Curitiba - A Receita Federal (RF) e a Polícia Federal (PF) estão investigando o sumiço de contêineres no Terminal de Contêineres de Paranaguá (TCP). Já sumiram cerca de 32 contêineres, sendo que um deles foi enviado para fora do País sem passar pela Receita Federal e outros 31 contêineres com carga importada, simplesmente desapareceram. O desaparecimento de contêineres no TCP, que é controlado pela iniciativa privada, também está sendo alvo de investigação da CPI da Pirataria, em andamento na Câmara Federal.
O delegado substituto da RF em Paranaguá, Carlos Alberto Kletemberg, confirmou o desaparecimento dos contêineres, e disse que recebeu denúncias de importadores que não teriam recebido as cargas compradas no exterior. Entre as cargas estariam produtos de informática. Segundo Kletemberg, a Receita está atenta às denúncias e está investigando em conjunto com a PF.
O superintendente do TCP, Mauro Marder, diz que empresa está sendo vítima de uma quadrilha especializada em roubo de cargas, que também já roubou carga do terminal público do Porto de Paranaguá. O empresário disse que existe uma quadrilha organizada de roubo de contêineres que vem agindo nos últimos dois anos nos portos de Paranaguá e Santos. E que o próprio TCP quando percebeu os roubos de carga, pediu a abertura de inquérito no Ministério Público Federal (MPF) para apuração do caso.
Marder informou que em decorrência dessa denúncia foram instaurados 12 processos na Justiça Federal de Paranaguá, para apuração dos roubos. A maior parte dos contêineres saiu dos terminais do TCP com despachos de trânsito aduaneiro falsificados, com pedido de remoção para estações aduaneiras do Interior.
Segundo Marder, a quadrilha age com conhecimento dos trâmites legais das operações aduaneiras e informações privilegiadas. Inclusive há indícios de que alguns importadores fazem parte do esquema, para não pagarem impostos. Isso porque a maior parte das cargas desaparecidas são consideradas ''cargas de perdimento'', ou seja aquelas que ficam por mais de 90 dias nos terminais sem serem reclamadas pelo importador. Após esse período, as cargas não podem ser mais internacionalizadas e têm que ser leiloadas. Com documentos falsos, essas cargas saem dos terminais e, na maioria das vezes, são entregues ao importador, que paga bem menos do que os impostos normais da operação.
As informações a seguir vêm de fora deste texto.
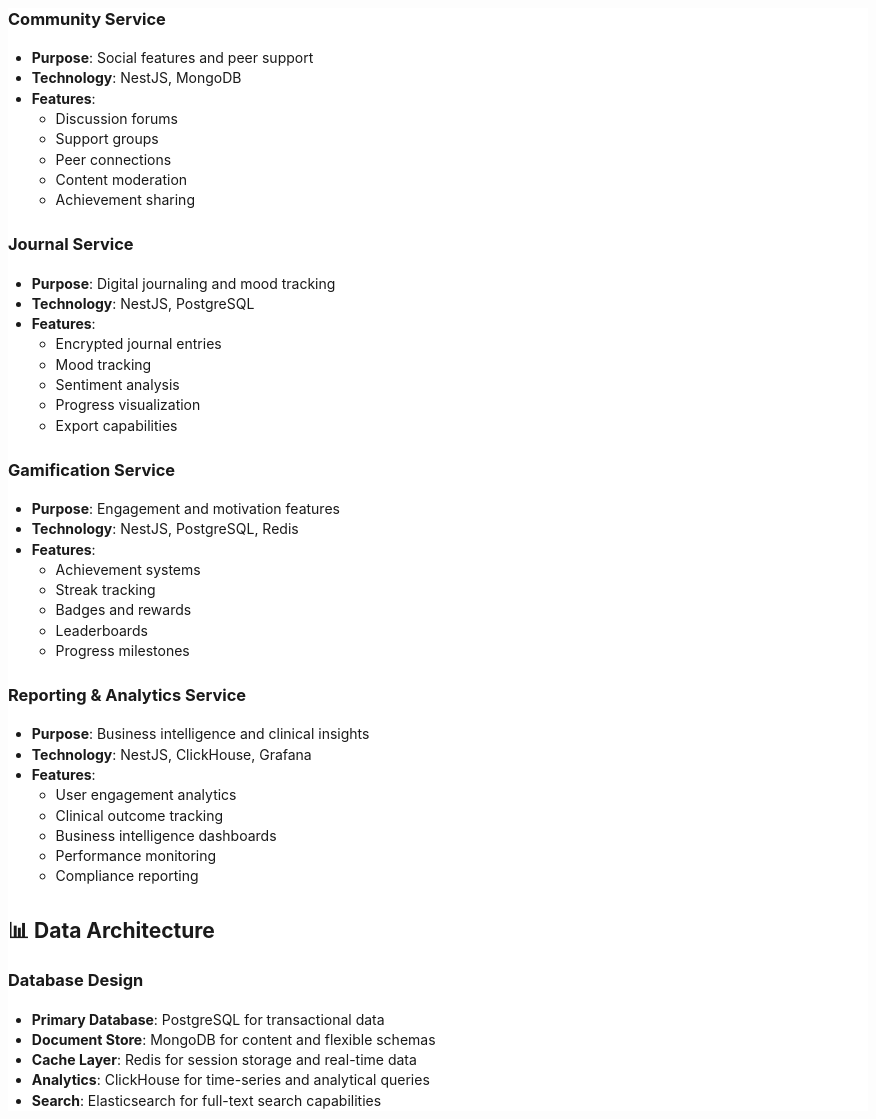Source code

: ### Community Service
- **Purpose**: Social features and peer support
- **Technology**: NestJS, MongoDB
- **Features**:
  - Discussion forums
  - Support groups
  - Peer connections
  - Content moderation
  - Achievement sharing

### Journal Service
- **Purpose**: Digital journaling and mood tracking
- **Technology**: NestJS, PostgreSQL
- **Features**:
  - Encrypted journal entries
  - Mood tracking
  - Sentiment analysis
  - Progress visualization
  - Export capabilities

### Gamification Service
- **Purpose**: Engagement and motivation features
- **Technology**: NestJS, PostgreSQL, Redis
- **Features**:
  - Achievement systems
  - Streak tracking
  - Badges and rewards
  - Leaderboards
  - Progress milestones

### Reporting & Analytics Service
- **Purpose**: Business intelligence and clinical insights
- **Technology**: NestJS, ClickHouse, Grafana
- **Features**:
  - User engagement analytics
  - Clinical outcome tracking
  - Business intelligence dashboards
  - Performance monitoring
  - Compliance reporting

## 📊 Data Architecture

### Database Design
- **Primary Database**: PostgreSQL for transactional data
- **Document Store**: MongoDB for content and flexible schemas
- **Cache Layer**: Redis for session storage and real-time data
- **Analytics**: ClickHouse for time-series and analytical queries
- **Search**: Elasticsearch for full-text search capabilities
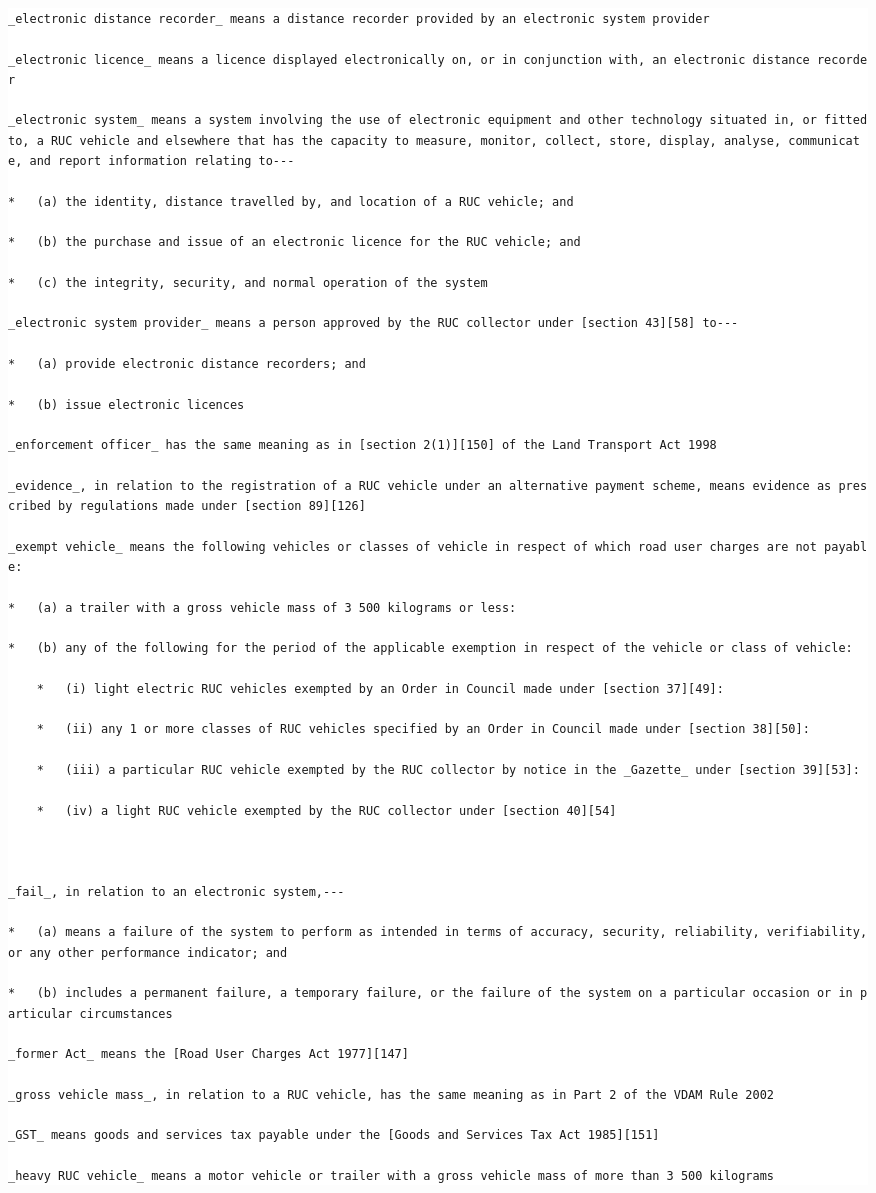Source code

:     _electronic distance recorder_ means a distance recorder provided by an electronic system provider
    
    _electronic licence_ means a licence displayed electronically on, or in conjunction with, an electronic distance recorder
    
    _electronic system_ means a system involving the use of electronic equipment and other technology situated in, or fitted to, a RUC vehicle and elsewhere that has the capacity to measure, monitor, collect, store, display, analyse, communicate, and report information relating to---
        
    *   (a) the identity, distance travelled by, and location of a RUC vehicle; and
    
    *   (b) the purchase and issue of an electronic licence for the RUC vehicle; and
    
    *   (c) the integrity, security, and normal operation of the system
    
    _electronic system provider_ means a person approved by the RUC collector under [section 43][58] to---
        
    *   (a) provide electronic distance recorders; and
    
    *   (b) issue electronic licences
    
    _enforcement officer_ has the same meaning as in [section 2(1)][150] of the Land Transport Act 1998
    
    _evidence_, in relation to the registration of a RUC vehicle under an alternative payment scheme, means evidence as prescribed by regulations made under [section 89][126]
    
    _exempt vehicle_ means the following vehicles or classes of vehicle in respect of which road user charges are not payable:
        
    *   (a) a trailer with a gross vehicle mass of 3 500 kilograms or less:
    
    *   (b) any of the following for the period of the applicable exemption in respect of the vehicle or class of vehicle:
            
        *   (i) light electric RUC vehicles exempted by an Order in Council made under [section 37][49]:
        
        *   (ii) any 1 or more classes of RUC vehicles specified by an Order in Council made under [section 38][50]:
        
        *   (iii) a particular RUC vehicle exempted by the RUC collector by notice in the _Gazette_ under [section 39][53]:
        
        *   (iv) a light RUC vehicle exempted by the RUC collector under [section 40][54]
        
        
    
    _fail_, in relation to an electronic system,---
        
    *   (a) means a failure of the system to perform as intended in terms of accuracy, security, reliability, verifiability, or any other performance indicator; and 
    
    *   (b) includes a permanent failure, a temporary failure, or the failure of the system on a particular occasion or in particular circumstances
    
    _former Act_ means the [Road User Charges Act 1977][147]
    
    _gross vehicle mass_, in relation to a RUC vehicle, has the same meaning as in Part 2 of the VDAM Rule 2002
    
    _GST_ means goods and services tax payable under the [Goods and Services Tax Act 1985][151]
    
    _heavy RUC vehicle_ means a motor vehicle or trailer with a gross vehicle mass of more than 3 500 kilograms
Marder acusou a superintendência do Porto de Paranaguá de aumentar a vulnerabilidade do terminal de contêineres porque retirou a guarda portuária do local. O superintendente Eduardo Requião diz que o TCP tem envolvimento no sumiço das cargas. Marder rebate e diz que a empresa está sendo ''vítima de perseguição política''. O TCP está operando com serviço de segurança próprio e vem pagando todos os impostos das cargas desaparecidas, que não deixam de ser cobrados pela Receita, afirmou. Quanto às cargas reclamadas por dois importadores, eles foram indenizados pela seguradora contratada pela empresa.